Extend the page on configuring shared communication profiles for external equipment, starting right after its final sentence.
PAGE EXTRACT Start Marker
Use this page to configure the shared communication profiles for external equipment such as meters, readers, lights, sensors, and other supported equipment.
Each profile uses the same index across these settings. For example, profile 1 uses DEVMODEL1, DEVNETPROFILE1, DEVADDR1, DEVSLOT1, and the related settings for that same profile.
Use this sequence when commissioning a shared driver profile.
DEVMODEL#.DEVNETPROFILE# and, where required, DEVGWPROFILE#. Use Instrument Defaults when a known factory address or serial default must be confirmed.DEVSLOT# and DEVADDR#.Start by selecting the connected equipment model and the communication path used for that profile. See Device Model Setup for the model-specific communication setup values and Instrument Defaults for known factory communication defaults.
Use Device Model Setup to select the registered model code and the related communication values. Then enter the selected model code in DEVMODEL# for the same profile index.
| Index | Range | Format | Default | Example | |
DEVMODEL# |
1..128 | 0..999999999 |
0 = No equipment assigned 100xxxxxx = Auto or unused model type Other values = registered model code |
0 | DEVMODEL1 101114101 |
Select a gateway profile only when communication must pass through a converter layer between the communication profile and the connected equipment. See Gateway profiles.
| Index | Range | Format | Default | Example | |
DEVGWPROFILE# |
1..128 | 0..4 |
0 = No gateway 1..4 = Built-in gateway profile |
0 | DEVGWPROFILE1 1 |
Select the built-in communication profile that defines the transport path, protocol family, and serial settings used by the connected equipment. See Network profiles and Instrument Defaults.
| Index | Range | Format | Default | Example | |
DEVNETPROFILE# |
1..128 | 0..20 |
0 = No net profile selected 1..20 = Built-in net profile |
0 | DEVNETPROFILE1 1 |
After the communication path is selected, map the profile to the correct slot and address.
Assign the runtime slot used by the configured profile so the decoded value is routed to the correct product function, meter slot, or reporting destination.
DEVSLOT# uses the same profile index as the other driver parameters. The value after the command is the slot number. Use 0 only when no slot is assigned. Slot numbering starts at 1 within the relevant equipment family or product function: the first energy meter uses slot 1, the second energy meter uses slot 2, and the first water meter uses slot 1. The maximum valid slot depends on the equipment family and product layout.
| Index | Range | Format | Default | Example | |
DEVSLOT# |
1..128 | 0..128 |
0 = No slot assigned 1..128 = Logical slot number |
0 | DEVSLOT1 1 |
Enter the address value required by the selected equipment model and communication path. Depending on the equipment family, this can be a bus address, a serial number, or an input number.
| Index | Range | Format | Default | Example | |
DEVADDR# |
1..128 | -2147483648..2147483647 |
Use the address value required by the selected device model and net profile. This can be a bus address, serial number, or input number. |
0 | DEVADDR1 10 |
The communication system can either read a profile as fast as possible or add a fixed wait between read cycles.
PAGE EXTRACT End Marker
STORED DATA Start Marker
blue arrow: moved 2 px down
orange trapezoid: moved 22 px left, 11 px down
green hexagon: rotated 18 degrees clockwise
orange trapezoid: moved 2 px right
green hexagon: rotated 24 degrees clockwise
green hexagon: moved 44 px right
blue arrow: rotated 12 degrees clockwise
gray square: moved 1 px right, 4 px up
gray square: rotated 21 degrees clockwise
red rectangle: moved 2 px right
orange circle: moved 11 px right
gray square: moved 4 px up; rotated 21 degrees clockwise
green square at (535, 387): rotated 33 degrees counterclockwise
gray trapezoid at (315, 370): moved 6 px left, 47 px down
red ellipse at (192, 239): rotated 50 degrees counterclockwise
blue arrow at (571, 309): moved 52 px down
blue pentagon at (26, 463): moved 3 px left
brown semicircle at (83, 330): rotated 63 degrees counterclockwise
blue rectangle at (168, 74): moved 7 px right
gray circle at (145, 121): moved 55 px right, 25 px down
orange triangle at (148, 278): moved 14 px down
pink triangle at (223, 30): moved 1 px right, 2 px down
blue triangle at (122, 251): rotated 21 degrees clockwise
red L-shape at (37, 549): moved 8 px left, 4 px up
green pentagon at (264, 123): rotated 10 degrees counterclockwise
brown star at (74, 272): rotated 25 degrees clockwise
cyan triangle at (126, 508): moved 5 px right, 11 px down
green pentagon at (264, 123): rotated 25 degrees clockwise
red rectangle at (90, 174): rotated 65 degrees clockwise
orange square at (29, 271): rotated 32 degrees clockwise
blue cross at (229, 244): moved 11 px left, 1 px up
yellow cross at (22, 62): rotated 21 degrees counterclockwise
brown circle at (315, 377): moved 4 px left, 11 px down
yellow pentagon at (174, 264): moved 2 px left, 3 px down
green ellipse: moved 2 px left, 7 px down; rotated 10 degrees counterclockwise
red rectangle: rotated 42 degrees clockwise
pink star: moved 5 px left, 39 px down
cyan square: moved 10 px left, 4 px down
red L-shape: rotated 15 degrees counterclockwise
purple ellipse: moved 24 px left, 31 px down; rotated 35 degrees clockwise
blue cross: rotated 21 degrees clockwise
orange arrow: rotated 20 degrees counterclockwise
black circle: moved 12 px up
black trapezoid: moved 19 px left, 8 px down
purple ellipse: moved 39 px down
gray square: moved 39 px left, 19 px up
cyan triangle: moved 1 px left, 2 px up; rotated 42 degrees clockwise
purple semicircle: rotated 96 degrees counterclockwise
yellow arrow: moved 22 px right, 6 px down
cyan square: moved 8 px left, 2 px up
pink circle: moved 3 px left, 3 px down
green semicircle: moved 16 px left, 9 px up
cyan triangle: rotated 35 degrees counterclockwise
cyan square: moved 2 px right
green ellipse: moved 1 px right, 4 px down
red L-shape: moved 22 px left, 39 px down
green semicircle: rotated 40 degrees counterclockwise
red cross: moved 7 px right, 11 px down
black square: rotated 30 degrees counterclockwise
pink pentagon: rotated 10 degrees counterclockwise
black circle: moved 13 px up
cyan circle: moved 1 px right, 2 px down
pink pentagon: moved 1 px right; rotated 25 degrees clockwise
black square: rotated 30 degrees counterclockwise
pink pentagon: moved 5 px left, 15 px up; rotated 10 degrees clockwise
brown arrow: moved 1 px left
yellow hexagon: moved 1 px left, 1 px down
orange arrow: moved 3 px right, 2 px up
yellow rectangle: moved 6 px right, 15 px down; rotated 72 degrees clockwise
STORED DATA End Marker
*TASK ANSWER*
Use this parameter to reduce how often the system reads the selected profile. This is typically used to reduce traffic or power consumption for slower or battery-based equipment.
| Index | Range | Format | Default | Example | |
DEVON# |
1..128 | 0..8 |
0 = Disabled 1 = No added wait between reads 2 = 5 seconds 3 = 10 seconds 4 = 30 seconds 5 = 60 seconds 6 = 120 seconds 7 = 300 seconds 8 = 600 seconds |
0 | DEVON1 5 |
Use this section when selected decoded driver values must be logged in DataGuard or exported onward to Emiko. Configure the Driver Communication profile first, then continue on DataGuard via Driver Communication.
These settings override the default timeout, retry, and owner-group behavior. Keep the default values unless there is a confirmed need to tune a specific profile.
Set a custom timeout for the selected driver profile. The meaning of the numeric value depends on the selected driver and communication method, so the recommended value is normally the system default.
A shorter timeout can detect a missing reply faster, but it can also create unnecessary communication faults on slower equipment or busy links.
| Index | Range | Format | Default | Example | |
DEVTIMEOUT# |
1..128 | -1..500 |
-1 = Use system default timeout 0 = No timeout >0 = Custom timeout value |
-1 | DEVTIMEOUT1 30 |
Set how many internal retries the system may attempt for the selected driver profile after a timeout or read failure.
More retries can help ride through short disturbances, but they also increase the time before a real communication failure is treated as failed.
| Index | Range | Format | Default | Example | |
DEVRETRY# |
1..128 | -1..12 |
-1 = Use system default retry count 0 = No internal retry >0 = Number of internal retries |
-1 | DEVRETRY1 3 |
Assign the preferred owner group only when the automatic assignment does not give the required communication behavior. Automatic owner selection is the normal and recommended mode.